:: INPUT ::
▶

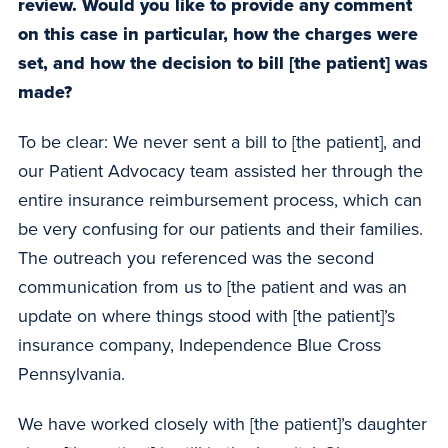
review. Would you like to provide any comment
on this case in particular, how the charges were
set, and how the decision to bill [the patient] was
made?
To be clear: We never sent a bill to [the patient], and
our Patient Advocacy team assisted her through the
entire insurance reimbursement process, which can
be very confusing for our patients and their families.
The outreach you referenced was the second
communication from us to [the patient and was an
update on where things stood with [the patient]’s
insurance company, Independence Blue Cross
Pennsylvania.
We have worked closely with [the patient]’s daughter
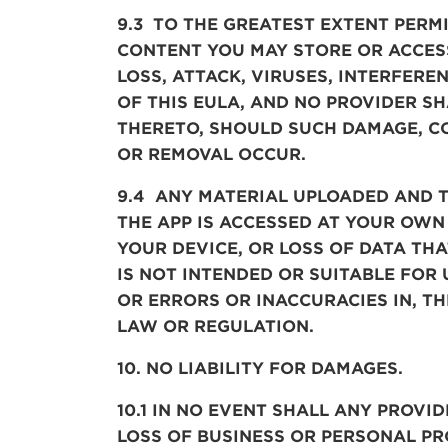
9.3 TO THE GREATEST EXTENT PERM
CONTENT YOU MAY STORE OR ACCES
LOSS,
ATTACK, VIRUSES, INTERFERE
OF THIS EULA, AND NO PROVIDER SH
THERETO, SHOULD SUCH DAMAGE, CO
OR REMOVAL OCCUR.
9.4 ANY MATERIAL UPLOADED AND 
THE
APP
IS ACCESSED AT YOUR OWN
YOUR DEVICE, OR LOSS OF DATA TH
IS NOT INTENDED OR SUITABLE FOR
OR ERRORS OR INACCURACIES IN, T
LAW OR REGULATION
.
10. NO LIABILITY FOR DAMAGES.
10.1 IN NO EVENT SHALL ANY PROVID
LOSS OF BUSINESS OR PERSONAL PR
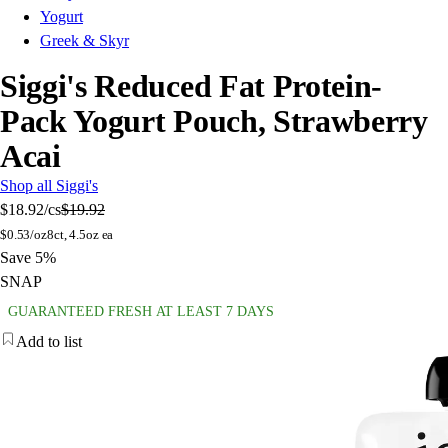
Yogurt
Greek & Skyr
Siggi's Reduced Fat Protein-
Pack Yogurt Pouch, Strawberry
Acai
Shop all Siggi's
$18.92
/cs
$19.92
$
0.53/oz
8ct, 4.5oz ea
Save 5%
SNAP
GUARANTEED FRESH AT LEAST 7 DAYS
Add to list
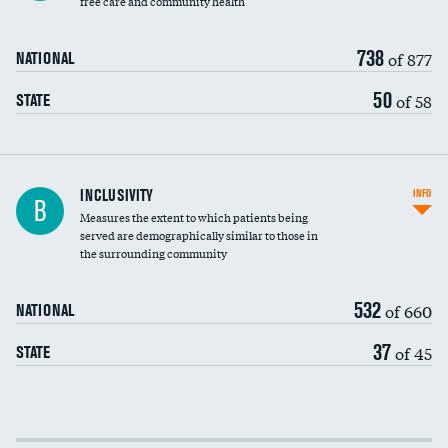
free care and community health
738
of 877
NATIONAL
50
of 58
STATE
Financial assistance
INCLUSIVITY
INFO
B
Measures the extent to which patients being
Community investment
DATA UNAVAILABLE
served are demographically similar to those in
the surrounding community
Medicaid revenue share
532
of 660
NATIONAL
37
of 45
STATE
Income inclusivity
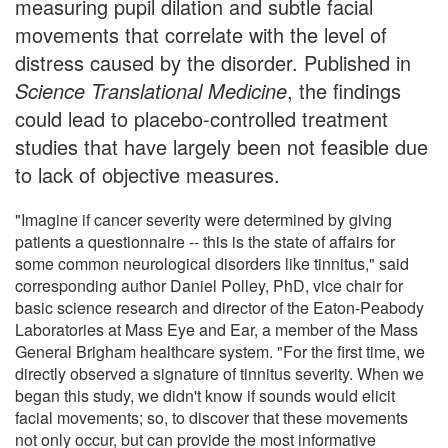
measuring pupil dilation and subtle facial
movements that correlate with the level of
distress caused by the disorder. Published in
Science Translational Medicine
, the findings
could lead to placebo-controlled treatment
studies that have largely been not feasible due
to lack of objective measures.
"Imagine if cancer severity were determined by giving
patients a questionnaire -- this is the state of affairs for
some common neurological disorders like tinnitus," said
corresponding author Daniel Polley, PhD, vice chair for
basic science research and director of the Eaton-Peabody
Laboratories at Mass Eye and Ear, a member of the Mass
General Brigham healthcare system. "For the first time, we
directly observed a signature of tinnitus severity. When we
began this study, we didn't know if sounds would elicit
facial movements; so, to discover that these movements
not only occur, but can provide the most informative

◀
▶

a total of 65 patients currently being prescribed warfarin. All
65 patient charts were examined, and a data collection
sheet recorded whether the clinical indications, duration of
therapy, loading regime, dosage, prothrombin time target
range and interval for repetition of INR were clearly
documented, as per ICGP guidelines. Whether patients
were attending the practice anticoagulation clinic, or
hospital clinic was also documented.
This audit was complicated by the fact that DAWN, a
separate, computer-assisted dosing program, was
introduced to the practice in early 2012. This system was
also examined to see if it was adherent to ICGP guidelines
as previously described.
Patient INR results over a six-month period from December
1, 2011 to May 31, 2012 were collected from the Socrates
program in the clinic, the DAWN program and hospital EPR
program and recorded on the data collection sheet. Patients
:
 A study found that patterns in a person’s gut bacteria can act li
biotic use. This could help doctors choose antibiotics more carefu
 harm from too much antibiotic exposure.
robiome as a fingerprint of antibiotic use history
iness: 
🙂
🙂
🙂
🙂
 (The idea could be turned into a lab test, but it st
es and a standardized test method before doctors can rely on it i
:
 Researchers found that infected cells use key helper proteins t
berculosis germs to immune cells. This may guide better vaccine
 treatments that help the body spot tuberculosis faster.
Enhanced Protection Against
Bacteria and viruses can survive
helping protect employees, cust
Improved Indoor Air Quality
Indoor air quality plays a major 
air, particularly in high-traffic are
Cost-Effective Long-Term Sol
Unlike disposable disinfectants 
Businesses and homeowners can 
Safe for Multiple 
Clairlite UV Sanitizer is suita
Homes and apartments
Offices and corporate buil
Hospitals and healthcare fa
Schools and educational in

◀

:: WORK REQUEST ::
Give only the number of lines in the data that include the string "bill".

:: RESPONSE AREA ::
2